Supplied entries:
_____

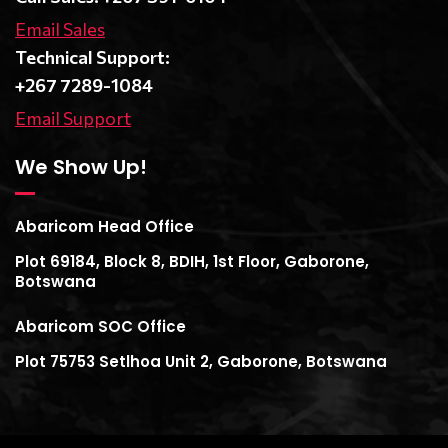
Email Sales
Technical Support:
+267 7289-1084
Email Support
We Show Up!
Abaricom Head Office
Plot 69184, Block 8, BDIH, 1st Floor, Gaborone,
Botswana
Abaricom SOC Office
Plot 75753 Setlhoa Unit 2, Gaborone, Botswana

_____

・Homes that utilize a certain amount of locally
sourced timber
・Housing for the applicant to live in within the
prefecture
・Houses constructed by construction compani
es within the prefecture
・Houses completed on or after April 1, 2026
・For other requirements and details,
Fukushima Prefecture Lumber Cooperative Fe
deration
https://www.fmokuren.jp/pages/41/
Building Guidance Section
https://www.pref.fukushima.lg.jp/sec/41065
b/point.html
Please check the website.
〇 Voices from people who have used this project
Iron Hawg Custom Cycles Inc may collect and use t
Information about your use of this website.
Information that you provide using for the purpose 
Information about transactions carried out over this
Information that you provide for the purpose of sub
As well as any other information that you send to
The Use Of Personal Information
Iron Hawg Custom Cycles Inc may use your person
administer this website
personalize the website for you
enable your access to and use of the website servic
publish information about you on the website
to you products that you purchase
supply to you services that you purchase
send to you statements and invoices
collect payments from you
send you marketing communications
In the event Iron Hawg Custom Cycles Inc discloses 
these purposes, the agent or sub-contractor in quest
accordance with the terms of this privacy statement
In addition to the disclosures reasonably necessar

_____

In the records above, find the line with "Information that you provide for"; write out exactly that line and each one after it, stopping after the line with "In addition to".

Information that you provide for the purpose of sub
As well as any other information that you send to
The Use Of Personal Information
Iron Hawg Custom Cycles Inc may use your person
administer this website
personalize the website for you
enable your access to and use of the website servic
publish information about you on the website
to you products that you purchase
supply to you services that you purchase
send to you statements and invoices
collect payments from you
send you marketing communications
In the event Iron Hawg Custom Cycles Inc discloses 
these purposes, the agent or sub-contractor in quest
accordance with the terms of this privacy statement
In addition to the disclosures reasonably necessar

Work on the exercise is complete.